In a dramatic market movement, Siren (SIREN) has surged 282.1% in the past 24 hours, climbing from $0.13232 to $0.521092 as of April 5, 2026, according to real-time market data.
The token’s explosive rally has been accompanied by exceptional trading volume of $277,999,974, signaling intense market activity and significant trader interest. The price spike pushed Siren’s market capitalization to $369.5 million, representing a 273% increase and elevating the token to rank #112 among all cryptocurrencies.
Siren reached an intraday high of $0.748718 during the rally before settling at current levels. The token’s low point in the 24-hour period was $0.13232, marking an impressive recovery and sustained upward momentum throughout the trading session.
The current price of $0.521092 represents a significant milestone for SIREN holders, though it remains 85.5% below its all-time high of $3.61 recorded on March 22, 2026. Conversely, the token has gained an extraordinary 1,882% from its all-time low of $0.02634736 set on March 11, 2025.
Despite the impressive 24-hour performance, Siren has experienced significant volatility in recent weeks. The 7-day chart shows a 69.1% decline, suggesting the current surge may represent a sharp reversal from recent bearish pressure.

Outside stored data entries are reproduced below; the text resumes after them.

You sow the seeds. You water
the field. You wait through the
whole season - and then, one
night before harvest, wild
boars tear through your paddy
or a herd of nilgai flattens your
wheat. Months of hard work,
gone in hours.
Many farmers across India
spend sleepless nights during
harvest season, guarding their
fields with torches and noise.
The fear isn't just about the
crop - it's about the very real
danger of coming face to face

The 30-day performance shows a modest 9.3% gain, indicating mixed medium-term sentiment.
Short-term data reveals some cooling momentum, with the token down 1.96% in the past hour, potentially indicating profit-taking following the explosive rally.
Siren currently has a circulating supply of 728,213,811 tokens, representing approximately 72.8% of its maximum supply of 1 billion tokens. The fully diluted valuation matches the current market cap at $369.5 million, as all circulating tokens are accounted for in the current supply metrics.
The exceptional trading volume relative to market cap—approximately 75% of total market capitalization traded in 24 hours—indicates highly active participation and liquidity. This level of volume typically suggests either major news catalysts, whale accumulation, or coordinated trading activity.
Traders should exercise caution given the magnitude of the price movement and recent 7-day decline. Such dramatic rallies often experience significant volatility and potential retracements as early buyers take profits.
Market participants should conduct thorough research and implement appropriate risk management strategies when considering positions in assets experiencing such extreme price movements.